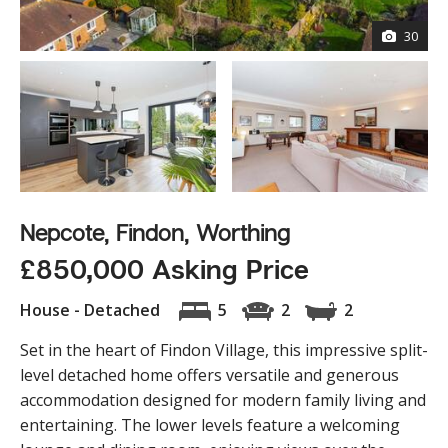
30
Nepcote, Findon, Worthing
£850,000 Asking Price
House - Detached
5
2
2
Set in the heart of Findon Village, this impressive split-
level detached home offers versatile and generous
accommodation designed for modern family living and
entertaining. The lower levels feature a welcoming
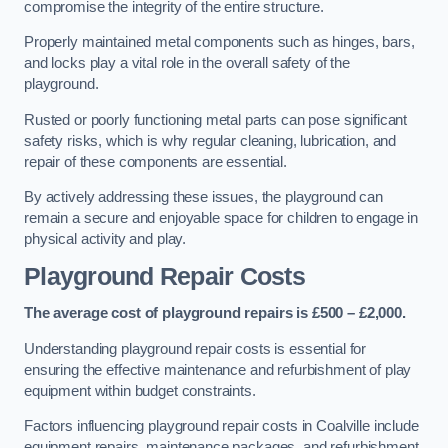
compromise the integrity of the entire structure.
Properly maintained metal components such as hinges, bars,
and locks play a vital role in the overall safety of the
playground.
Rusted or poorly functioning metal parts can pose significant
safety risks, which is why regular cleaning, lubrication, and
repair of these components are essential.
By actively addressing these issues, the playground can
remain a secure and enjoyable space for children to engage in
physical activity and play.
Playground Repair Costs
The average cost of playground repairs is £500 – £2,000.
Understanding playground repair costs is essential for
ensuring the effective maintenance and refurbishment of play
equipment within budget constraints.
Factors influencing playground repair costs in Coalville include
equipment repairs, maintenance packages, and refurbishment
□ □ □ □ □ □ □
### [Work required]
Please return the lines above that run from the line containing "compromise the integrity" to the line containing "ensuring the effective", inclusive, exactly and with no other lines.

### [Answer below]
compromise the integrity of the entire structure.
Properly maintained metal components such as hinges, bars,
and locks play a vital role in the overall safety of the
playground.
Rusted or poorly functioning metal parts can pose significant
safety risks, which is why regular cleaning, lubrication, and
repair of these components are essential.
By actively addressing these issues, the playground can
remain a secure and enjoyable space for children to engage in
physical activity and play.
Playground Repair Costs
The average cost of playground repairs is £500 – £2,000.
Understanding playground repair costs is essential for
ensuring the effective maintenance and refurbishment of play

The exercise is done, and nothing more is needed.